Meagher shook his head. “It is a miracle of modern telegraphic communication. It is a brand new world that we live in.”

The Cabinet was meeting when Hay brought the telegram to the President and laid it on the table before him.

“The message from General Sherman that you have been waiting for, Mr. President.”

Lincoln found his fingers trembling slightly when he put his glasses on. But his voice was firm as he read the telegraph message aloud.

“ ‘It is with the greatest pleasure that I inform you that our forces in the field in Ireland have achieved success on every front. The landings in Limerick and Galway were relatively unopposed, so that the attacks on Dublin and Cork went as planned. There was fierce resistance from British troops defending Dublin, but their defeat was the order of the day. The same might be said of Cork as well. The joint operation with the Navy was most successful in all the cities. However the defenders of Belfast, and the counter-attacking forces in the north, put up a strong resistance. They were in the end overwhelmed and defeated.

“ ‘I have declared martial law until the garrisons and pockets of enemy troops we bypassed in our swift attack are neutralized. They pose no real threat to peace since they are few in number and disorganized. I can therefore truthfully state that we have prevailed by might of arms. Ireland is free.’ It is signed General William Tecumseh Sherman.”

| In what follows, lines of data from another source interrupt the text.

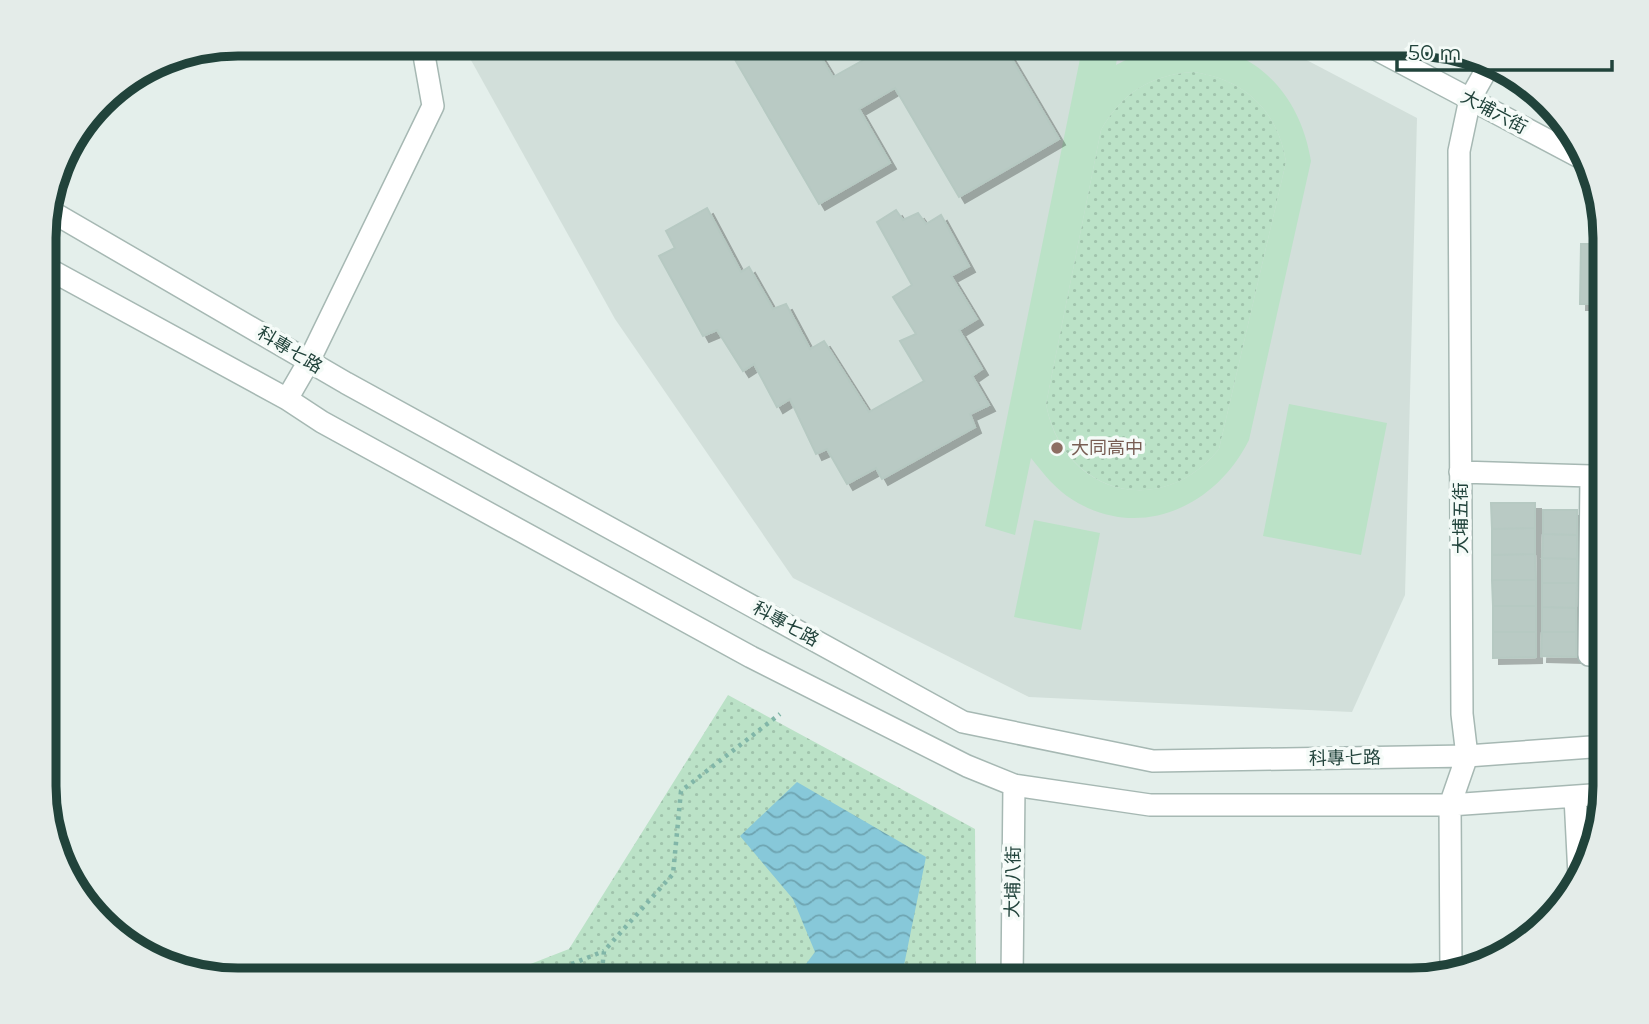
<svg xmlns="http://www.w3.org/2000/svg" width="1649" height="1024" font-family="Montserrat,'Noto Sans TC',sans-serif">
  <defs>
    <pattern id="grass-dots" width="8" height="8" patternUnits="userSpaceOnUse" patternTransform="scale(1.75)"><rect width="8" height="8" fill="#bbe2c7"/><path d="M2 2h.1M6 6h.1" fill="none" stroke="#a0c3ac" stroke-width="1.8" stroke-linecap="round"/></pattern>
    <pattern id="water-waves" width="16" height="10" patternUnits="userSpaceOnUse" patternTransform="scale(1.75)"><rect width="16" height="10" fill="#87c8d9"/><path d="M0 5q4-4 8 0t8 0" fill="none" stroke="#6ea4b1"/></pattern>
    <filter id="shadow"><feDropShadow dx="6" dy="6" stdDeviation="0" flood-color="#0004"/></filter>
  </defs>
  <rect width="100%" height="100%" fill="#e4efeb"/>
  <path fill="#d2dfda" d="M462,44h814l141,74 -12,477 -53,117 -323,-15 -236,-119 -178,-259z"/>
  <path fill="url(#grass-dots)" d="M1193,72c51,7 85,38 93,90l-67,287c-58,72 -156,45 -173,-45l55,-274c21,-37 49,-55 92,-58z
    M728,695l247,134 1,151h-487l80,-31z"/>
  <path fill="#bbe2c7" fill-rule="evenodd" d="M1083,44h36l-3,21c89,-49 179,-4 195,96l-62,279c-33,66 -108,102 -176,60 -18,-11 -29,-26 -42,-42l-16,77 -30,-9zM1193,72c51,7 85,38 93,90l-67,287c-58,72 -157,45 -173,-45l55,-274c21,-37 49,-55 92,-58z
    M1289,404l98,19 -26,132 -98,-19z
    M1034,520l66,13 -19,97 -67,-13z"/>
  <path fill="url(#water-waves)" d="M797,782l129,75 -25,123h-107l21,-28 -22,-53 -53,-63z"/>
  <path fill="#b9cac4" stroke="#b6c9c2" stroke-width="2" filter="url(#shadow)" d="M726,44h87l20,33 43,-24 -6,-9h133l56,95 -100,58 -64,-109 -36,21 31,54 -71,41z
    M707,208l34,64 8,-5 24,42 13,-5 24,45 14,-8 45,71 55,-31 -24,-40 16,-7 -23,-37 19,-12 -35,-63 19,-12 7,10 15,-7 8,11 15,-9 28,51 -18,10 26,43 -18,11 23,39 -10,7 17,29 -19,9 5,13 -93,52 -6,-11 -29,16 -20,-35 -11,5 -26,-55 -13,8 -23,-43 -11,7 -26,-41 -14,6 -44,-80 16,-8 -9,-17z
    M1581,244h24v60h-25z
    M1491,503h44v25l-43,1z
    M1543,510h34v25l-34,-1z
    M1535,528v26l-43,1v-26z
    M1543,534l34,1v24l-35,-1z
    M1535,554l1,26h-44v-25z
    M1542,558l35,1v24h-35z
    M1492,580h44v26h-43z
    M1542,583h35l-1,25 -34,-1z
    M1493,606h43v26h-43z
    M1542,607l34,1v24h-34z
    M1493,632h43v25l-43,1z
    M1542,632h34v25l-35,-1z"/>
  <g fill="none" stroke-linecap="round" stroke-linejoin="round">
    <g stroke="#a6b8b3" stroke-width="24">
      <path id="minor" d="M1366,44l219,116
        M47,209l299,174 617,339 190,39 314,-5 138,-10
        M45,267l242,132 35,23 429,235 216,109 47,19 136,20h300l155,-11
        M287,399l22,-38 124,-255 -11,-62
        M1460,472l131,4 -2,179
        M1575,797l4,79
        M1451,971l-1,-166 17,-49 -5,-42 -3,-563 11,-52 18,-32
        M1012,980l2,-195"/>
    </g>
    <path stroke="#81b6a8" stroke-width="4.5" stroke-dasharray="3.5 5" stroke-linecap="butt" d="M532,980l72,-29
      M601,980l3,-29 69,-77 8,-83 99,-77"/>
    <use href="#minor" stroke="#fff" stroke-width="21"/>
  </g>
  <circle fill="#8d6e63" stroke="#f5fbf8" stroke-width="2.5" cx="1057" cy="448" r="7"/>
  <g text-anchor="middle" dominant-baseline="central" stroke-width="7" stroke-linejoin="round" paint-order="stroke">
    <g font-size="18" fill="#21433b" stroke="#f5fbf8">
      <text transform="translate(1494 112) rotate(28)">大埔六街</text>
      <text transform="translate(290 350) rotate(31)">科專七路</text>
      <text transform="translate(1461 518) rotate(-90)">大埔五街</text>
      <text transform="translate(786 624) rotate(29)">科專七路</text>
      <text transform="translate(1345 758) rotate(-1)">科專七路</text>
      <text transform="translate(1013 882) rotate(-89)">大埔八街</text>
    </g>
    <g font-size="18" fill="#785e54" stroke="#f5fbf8" text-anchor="start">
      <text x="1071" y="448">大同高中</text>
    </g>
  </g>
  <path d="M0 0H1649V1024H0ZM238 56H1411A182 182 0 0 1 1593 238V786A182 182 0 0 1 1411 968H238A182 182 0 0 1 56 786V238A182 182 0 0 1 238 56Z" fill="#e4ece9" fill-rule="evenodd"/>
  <path fill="none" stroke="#21433b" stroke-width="9" d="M238 56H1411A182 182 0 0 1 1593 238V786A182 182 0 0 1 1411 968H238A182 182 0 0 1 56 786V238A182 182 0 0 1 238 56Z"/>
  <path d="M1397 60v10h215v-10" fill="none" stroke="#21433b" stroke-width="3.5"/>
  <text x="1408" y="60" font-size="21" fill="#21433b" stroke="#f5fbf8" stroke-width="5" paint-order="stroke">50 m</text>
</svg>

“I make it five days from beginning to end,” the Secretary of War said. “History has seen a Forty Years’ War, as well as other conflicts both longer and shorter. But, gentlemen, I don’t think history has ever seen a war before that began and ended in less than a week. This is a new kind of war, just as General Sherman told us. A lightning war where the enemy is overwhelmed — even as they are discovering that they are being attacked. Ireland is taken, the usurper defeated, the deed done.”

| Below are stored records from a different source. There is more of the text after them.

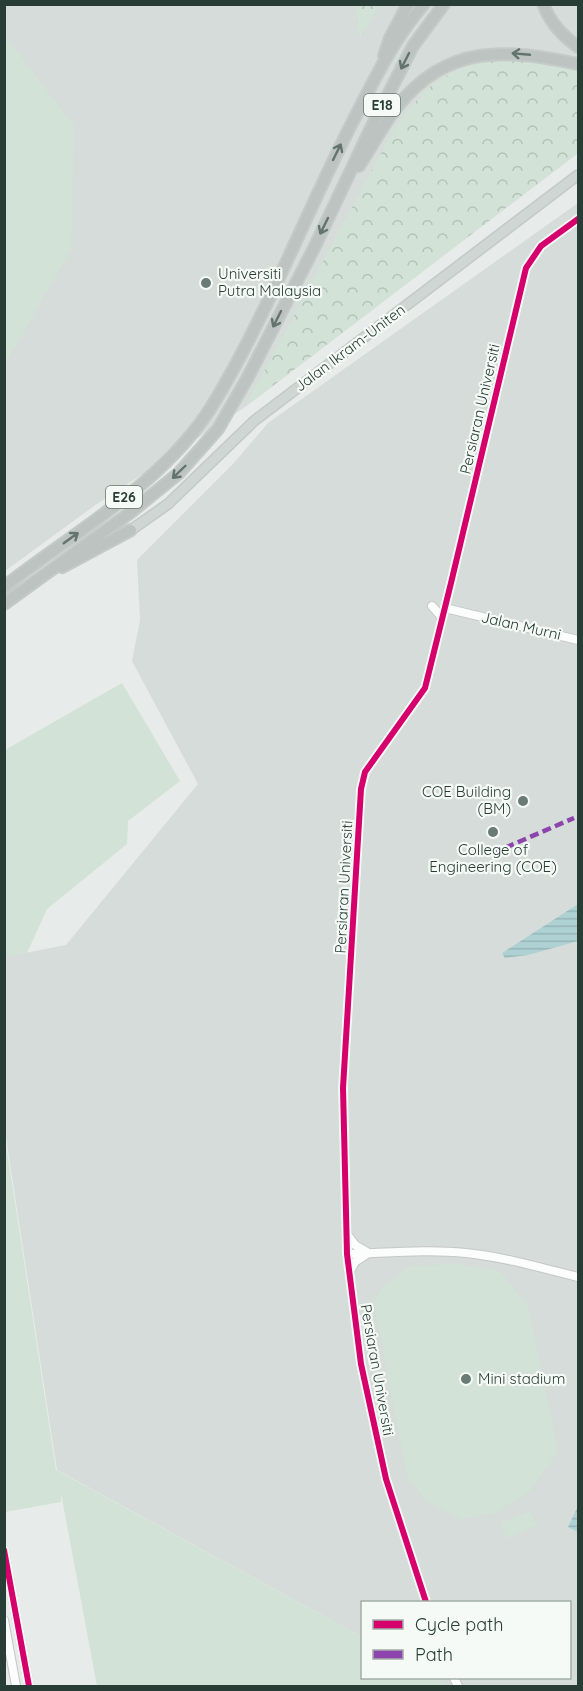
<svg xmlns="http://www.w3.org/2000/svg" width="583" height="1691" font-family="Quicksand,sans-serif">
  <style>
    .built { fill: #d6dcd9 }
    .grass { fill: #d2e2d6 }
    .forest { fill: url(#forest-crowns) }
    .water { fill: url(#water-rules) }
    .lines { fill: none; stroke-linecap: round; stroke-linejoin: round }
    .minor-casing { stroke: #c4c8c6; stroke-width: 10 }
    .major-casing { stroke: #c3cac7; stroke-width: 12 }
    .highway-casing { stroke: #c3cac7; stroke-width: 14 }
    .minor { stroke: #fbfcfc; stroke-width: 8 }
    .major { stroke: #cfd6d4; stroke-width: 9 }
    .highway { stroke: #bcc3c1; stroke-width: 10 }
    .quiet { stroke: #8e44ad; stroke-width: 4.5; stroke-dasharray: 9 4.5; stroke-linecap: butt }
    .cycleway-casing { stroke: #f6faf7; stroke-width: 10 }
    .cycleway { stroke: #d6006c; stroke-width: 6 }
    .oneway { stroke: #63736d }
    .poi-dot { fill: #6a7a74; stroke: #f6faf7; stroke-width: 2 }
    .labels { text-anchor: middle; stroke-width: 4.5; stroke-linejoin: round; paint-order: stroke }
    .shield { fill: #f6faf7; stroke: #65766f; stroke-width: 1.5 }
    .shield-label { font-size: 14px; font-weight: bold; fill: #273d35 }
    .poi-label { font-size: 15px; fill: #273d35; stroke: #f6faf7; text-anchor: start }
    .street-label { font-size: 15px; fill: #273d35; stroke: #f6faf7 }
  </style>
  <defs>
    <pattern id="forest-crowns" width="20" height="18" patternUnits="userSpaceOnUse" patternTransform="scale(1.5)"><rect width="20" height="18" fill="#d2e2d6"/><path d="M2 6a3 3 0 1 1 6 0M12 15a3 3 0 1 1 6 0" fill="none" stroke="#b4c3b8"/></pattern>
    <pattern id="water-rules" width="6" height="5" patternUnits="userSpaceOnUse" patternTransform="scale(1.5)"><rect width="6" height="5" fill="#aed1d4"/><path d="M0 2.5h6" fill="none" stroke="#96b4b7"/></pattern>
  </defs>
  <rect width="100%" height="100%" fill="#e7ebe9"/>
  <path class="built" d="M5 5H578V153L245 407 94 506 5 571Z
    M578 203V1686H443L437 1678H570V1602H362V1637L57 1470 5 1131 4 957 66 945 198 784 132 661 140 620 137 560 233 464 268 423Z"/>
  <path class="grass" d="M5 36 74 126 71 249 5 364Z
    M122 683 180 781 128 821 127 844 47 909 27 953 5 957V750Z
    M4 1131 56 1470 362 1637V1678H437L443 1686H97L61 1493V1502L5 1512Z
    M458 1264 501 1272 528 1307 558 1451 529 1492 494 1513 462 1519 425 1500 407 1476 374 1303 381 1289 410 1266Z
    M530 1511 537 1525 508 1539 500 1524Z"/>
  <path class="forest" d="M355 5H379L360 39Z
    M525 58 578 67V153L245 407 395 127C405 116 414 102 425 91 453 65 488 60 525 58Z"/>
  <path class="water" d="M578 904V941L528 955 505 958 502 953Z
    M578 1506V1532L568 1527Z"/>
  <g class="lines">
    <g class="minor-casing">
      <path id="minor" d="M432 606 439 614 442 621
        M445 608 578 640
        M346 1233 355 1245 367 1252
        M347 1254C386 1253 427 1249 466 1253 504 1257 542 1268 578 1277
        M349 1273 355 1262 367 1254
        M4 1550 29 1686
        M426 1602 386 1479 361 1364 347 1254 343 1088 361 789 365 772 425 688 451 583 526 268 541 246 578 219
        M4 1620 16 1686
        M454 1678 458 1686"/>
    </g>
    <g class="major-casing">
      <path id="major" d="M131 530 168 504 254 421 578 175"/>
    </g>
    <g class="highway-casing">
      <path id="highway" d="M543 4C551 24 562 35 578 47
        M384 56 390 38 408 4
        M359 166C372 146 383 125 397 107 447 43 507 49 578 64
        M62 567 131 530
        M4 587C75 531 163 484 212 406 268 314 306 212 355 117 375 78 395 37 424 4
        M4 604 131 512 179 473 218 429 248 377 314 248 370 130 413 46 444 4"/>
    </g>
    <use href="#minor" class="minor"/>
    <use href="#major" class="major"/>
    <use href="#highway" class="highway"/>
    <path class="quiet" d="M493 853 574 818"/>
    <g class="cycleway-casing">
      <path id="cycleway" d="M4 1550 29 1686
        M426 1602 386 1479 361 1364 347 1254 343 1088 361 789 365 772 425 688 451 583 526 268 541 246 578 219"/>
    </g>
    <use href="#cycleway" class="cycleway"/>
  </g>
  <defs><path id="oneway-shaft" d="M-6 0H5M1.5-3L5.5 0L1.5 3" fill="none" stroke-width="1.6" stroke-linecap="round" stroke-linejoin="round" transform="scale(1.5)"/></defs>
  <g class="oneway">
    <use href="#oneway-shaft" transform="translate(521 54) rotate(-175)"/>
    <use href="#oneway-shaft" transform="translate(405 61) rotate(117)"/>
    <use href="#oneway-shaft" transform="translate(337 152) rotate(-64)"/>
    <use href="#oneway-shaft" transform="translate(324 226) rotate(116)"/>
    <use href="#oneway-shaft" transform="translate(277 319) rotate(117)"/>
    <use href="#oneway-shaft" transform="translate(179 472) rotate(136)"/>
    <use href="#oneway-shaft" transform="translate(71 538) rotate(-36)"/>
  </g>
  <g class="poi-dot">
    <circle cx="206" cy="283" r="6"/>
    <circle cx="523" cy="801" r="6"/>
    <circle cx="493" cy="832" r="6"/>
    <circle cx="466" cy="1379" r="6"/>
  </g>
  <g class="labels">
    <g class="shield">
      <rect x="364" y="94" width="36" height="22" rx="4.5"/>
      <rect x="106" y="486" width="36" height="22" rx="4.5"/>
    </g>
    <g class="shield-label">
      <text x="382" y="110">E18</text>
      <text x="124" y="502">E26</text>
    </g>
    <g class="poi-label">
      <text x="218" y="279">Universiti<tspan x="218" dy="17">Putra Malaysia</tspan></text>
      <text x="511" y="797" text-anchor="end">COE Building<tspan x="511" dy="17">(BM)</tspan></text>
      <text x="493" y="855" text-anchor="middle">College of<tspan x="493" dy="17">Engineering (COE)</tspan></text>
      <text x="478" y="1384">Mini stadium</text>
    </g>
    <g class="street-label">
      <text transform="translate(350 348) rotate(-37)" y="5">Jalan Ikram-Uniten</text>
      <text transform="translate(480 409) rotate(-77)" y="5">Persiaran Universiti</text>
      <text transform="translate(521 626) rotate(13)" y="5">Jalan Murni</text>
      <text transform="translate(344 887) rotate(-87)" y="5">Persiaran Universiti</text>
      <text transform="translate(377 1370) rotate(80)" y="5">Persiaran Universiti</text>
    </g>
  </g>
  <rect width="583" height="1691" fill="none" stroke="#273d35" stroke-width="12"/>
  <rect x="361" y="1601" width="210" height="78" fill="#f6faf7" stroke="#a3aea9" stroke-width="1.5"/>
  <rect x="373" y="1620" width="30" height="9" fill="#d6006c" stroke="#a3aea9" stroke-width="1.5"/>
  <text x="415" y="1631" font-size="18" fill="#273d35">Cycle path</text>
  <rect x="373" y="1650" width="30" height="9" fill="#8e44ad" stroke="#a3aea9" stroke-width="1.5"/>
  <text x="415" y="1661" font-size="18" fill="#273d35">Path</text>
</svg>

“For that we are most grateful,” Lincoln said wearily. “I, for one, am tired of war no matter how swiftly executed, how rapidly won. Perhaps now our British cousins will read the handwriting on the wall and will begin to understand. The warring is done. We look only to peace in the future. My fondest wish is that they will now withdraw their troops from this hemisphere and join us in looking forward to a peaceful future.”

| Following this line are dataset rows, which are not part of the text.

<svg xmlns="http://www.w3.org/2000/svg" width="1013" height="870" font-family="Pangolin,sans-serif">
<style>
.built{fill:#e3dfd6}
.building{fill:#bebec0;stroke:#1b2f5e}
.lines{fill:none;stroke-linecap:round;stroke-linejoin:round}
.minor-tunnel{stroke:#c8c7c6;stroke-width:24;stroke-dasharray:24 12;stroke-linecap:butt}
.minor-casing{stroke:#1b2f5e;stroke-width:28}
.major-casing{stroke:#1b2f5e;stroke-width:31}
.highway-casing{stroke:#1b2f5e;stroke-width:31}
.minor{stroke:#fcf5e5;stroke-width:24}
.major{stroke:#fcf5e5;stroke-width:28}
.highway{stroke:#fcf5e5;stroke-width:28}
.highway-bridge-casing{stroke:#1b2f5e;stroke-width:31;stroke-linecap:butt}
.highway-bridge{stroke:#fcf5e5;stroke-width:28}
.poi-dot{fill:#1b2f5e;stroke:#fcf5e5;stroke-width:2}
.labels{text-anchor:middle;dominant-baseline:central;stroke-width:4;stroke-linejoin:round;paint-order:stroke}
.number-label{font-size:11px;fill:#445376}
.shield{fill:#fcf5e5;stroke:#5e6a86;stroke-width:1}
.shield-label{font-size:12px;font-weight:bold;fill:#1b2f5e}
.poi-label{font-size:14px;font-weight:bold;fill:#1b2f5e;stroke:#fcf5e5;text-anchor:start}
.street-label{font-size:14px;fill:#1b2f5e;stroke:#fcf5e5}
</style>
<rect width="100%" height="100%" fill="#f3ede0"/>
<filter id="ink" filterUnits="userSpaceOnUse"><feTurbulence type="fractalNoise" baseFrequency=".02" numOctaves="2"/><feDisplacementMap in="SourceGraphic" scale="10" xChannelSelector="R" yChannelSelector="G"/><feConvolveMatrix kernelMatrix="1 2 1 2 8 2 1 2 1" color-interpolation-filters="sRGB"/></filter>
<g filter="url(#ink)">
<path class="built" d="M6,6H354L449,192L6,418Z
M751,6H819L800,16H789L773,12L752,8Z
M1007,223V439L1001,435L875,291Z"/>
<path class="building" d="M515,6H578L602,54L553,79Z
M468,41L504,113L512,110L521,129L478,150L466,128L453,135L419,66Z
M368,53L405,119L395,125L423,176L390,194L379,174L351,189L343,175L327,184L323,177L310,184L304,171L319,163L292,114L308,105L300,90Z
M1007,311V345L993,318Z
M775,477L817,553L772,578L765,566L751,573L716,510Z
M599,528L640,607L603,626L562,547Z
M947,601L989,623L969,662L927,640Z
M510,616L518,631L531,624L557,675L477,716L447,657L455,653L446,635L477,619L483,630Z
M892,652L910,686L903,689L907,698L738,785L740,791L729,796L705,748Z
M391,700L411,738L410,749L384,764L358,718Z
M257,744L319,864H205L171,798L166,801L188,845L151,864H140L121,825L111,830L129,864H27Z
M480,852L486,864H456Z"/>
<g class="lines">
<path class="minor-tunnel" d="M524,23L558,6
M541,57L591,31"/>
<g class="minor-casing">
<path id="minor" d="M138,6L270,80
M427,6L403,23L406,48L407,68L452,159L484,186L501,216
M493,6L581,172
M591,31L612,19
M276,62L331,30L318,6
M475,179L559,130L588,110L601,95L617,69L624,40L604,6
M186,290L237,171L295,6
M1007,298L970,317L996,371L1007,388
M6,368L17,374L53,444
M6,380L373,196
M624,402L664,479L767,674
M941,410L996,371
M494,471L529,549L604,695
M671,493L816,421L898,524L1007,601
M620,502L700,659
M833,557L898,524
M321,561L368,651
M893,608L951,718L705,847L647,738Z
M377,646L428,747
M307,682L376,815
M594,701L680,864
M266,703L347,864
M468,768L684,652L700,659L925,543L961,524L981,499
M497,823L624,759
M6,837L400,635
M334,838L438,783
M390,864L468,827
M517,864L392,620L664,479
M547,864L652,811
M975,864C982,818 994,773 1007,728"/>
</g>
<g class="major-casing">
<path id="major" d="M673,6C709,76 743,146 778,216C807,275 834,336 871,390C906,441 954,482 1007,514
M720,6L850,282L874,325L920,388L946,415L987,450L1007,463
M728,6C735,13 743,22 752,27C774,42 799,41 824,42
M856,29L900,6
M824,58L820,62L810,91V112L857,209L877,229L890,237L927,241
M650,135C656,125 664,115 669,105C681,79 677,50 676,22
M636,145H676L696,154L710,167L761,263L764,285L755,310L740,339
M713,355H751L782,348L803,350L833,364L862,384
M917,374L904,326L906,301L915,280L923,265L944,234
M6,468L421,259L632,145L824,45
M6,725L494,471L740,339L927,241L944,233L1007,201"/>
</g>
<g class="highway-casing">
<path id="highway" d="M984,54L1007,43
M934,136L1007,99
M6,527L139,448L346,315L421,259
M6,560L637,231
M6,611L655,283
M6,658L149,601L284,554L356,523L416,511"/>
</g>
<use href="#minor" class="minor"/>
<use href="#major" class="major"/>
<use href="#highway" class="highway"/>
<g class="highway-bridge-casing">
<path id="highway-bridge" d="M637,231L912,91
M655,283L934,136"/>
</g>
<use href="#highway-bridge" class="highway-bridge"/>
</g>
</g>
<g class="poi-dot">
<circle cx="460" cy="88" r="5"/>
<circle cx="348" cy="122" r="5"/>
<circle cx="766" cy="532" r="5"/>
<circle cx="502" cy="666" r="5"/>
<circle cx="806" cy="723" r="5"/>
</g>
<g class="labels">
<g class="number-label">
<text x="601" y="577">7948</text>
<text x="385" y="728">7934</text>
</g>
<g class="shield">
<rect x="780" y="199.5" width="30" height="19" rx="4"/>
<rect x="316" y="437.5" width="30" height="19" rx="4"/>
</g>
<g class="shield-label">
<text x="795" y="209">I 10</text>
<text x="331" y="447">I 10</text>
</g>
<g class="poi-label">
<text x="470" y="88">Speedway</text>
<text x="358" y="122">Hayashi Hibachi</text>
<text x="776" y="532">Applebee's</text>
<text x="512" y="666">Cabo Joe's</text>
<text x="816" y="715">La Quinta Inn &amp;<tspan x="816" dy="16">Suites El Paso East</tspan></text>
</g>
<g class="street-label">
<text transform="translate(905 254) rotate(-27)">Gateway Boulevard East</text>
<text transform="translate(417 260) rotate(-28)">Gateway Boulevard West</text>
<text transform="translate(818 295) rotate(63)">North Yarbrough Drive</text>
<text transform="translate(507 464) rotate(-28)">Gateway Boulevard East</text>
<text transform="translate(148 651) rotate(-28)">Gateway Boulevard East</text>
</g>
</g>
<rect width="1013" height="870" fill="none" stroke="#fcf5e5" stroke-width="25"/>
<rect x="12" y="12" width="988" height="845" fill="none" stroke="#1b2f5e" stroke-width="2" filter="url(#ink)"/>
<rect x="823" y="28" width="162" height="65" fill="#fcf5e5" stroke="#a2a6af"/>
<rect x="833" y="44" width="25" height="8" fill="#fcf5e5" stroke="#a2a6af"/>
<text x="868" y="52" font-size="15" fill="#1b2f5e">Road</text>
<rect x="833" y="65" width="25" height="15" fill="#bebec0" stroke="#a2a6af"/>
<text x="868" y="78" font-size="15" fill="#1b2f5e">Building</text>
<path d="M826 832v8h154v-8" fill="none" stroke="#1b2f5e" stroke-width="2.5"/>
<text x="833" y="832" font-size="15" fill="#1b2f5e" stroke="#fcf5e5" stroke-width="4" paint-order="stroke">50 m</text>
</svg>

“This is impossible!” Queen Victoria shrieked, her face flaming red under her white face powder. “You stand before Us and say that We are no longer Queen of Ireland?”

Lord Palmerston bent his head in a sorrowful bow. “That, Your Majesty, appears to be the case. We have had the wired report from the Conqueror about her investigations of Cork. In Northern Ireland the Scots troops have fought a successful retreat and have returned with the news that Belfast is taken as well. In addition there is the telegram from Holyhead that the mail ship from Kingstown has arrived on schedule, for the first time in a week. There were only British passengers aboard, and the vessel was short-handed since only British sailors remained on her crew. However she did carry copies of an Irish newspaper, which, in its entirety, is being telegraphed here even as we speak.” He straightened up and proffered a handful of telegraph papers. “These are the first to arrive. They speak in some detail of the defeat of our forces and the jubilation of the natives at what is referred to as the removal of the English yoke…”

Palmerston ceased speaking when he realized that the Queen was no longer listening. She was wailing, half-fainting, crying into the kerchief held by one of the circle of ladies-in-waiting who attended her. Murmuring his regrets Lord Palmerston bowed his way out.

“A damn’ black day indeed!” he said as the door closed behind him. He shoved the papers into his pocket as he turned to leave the palace.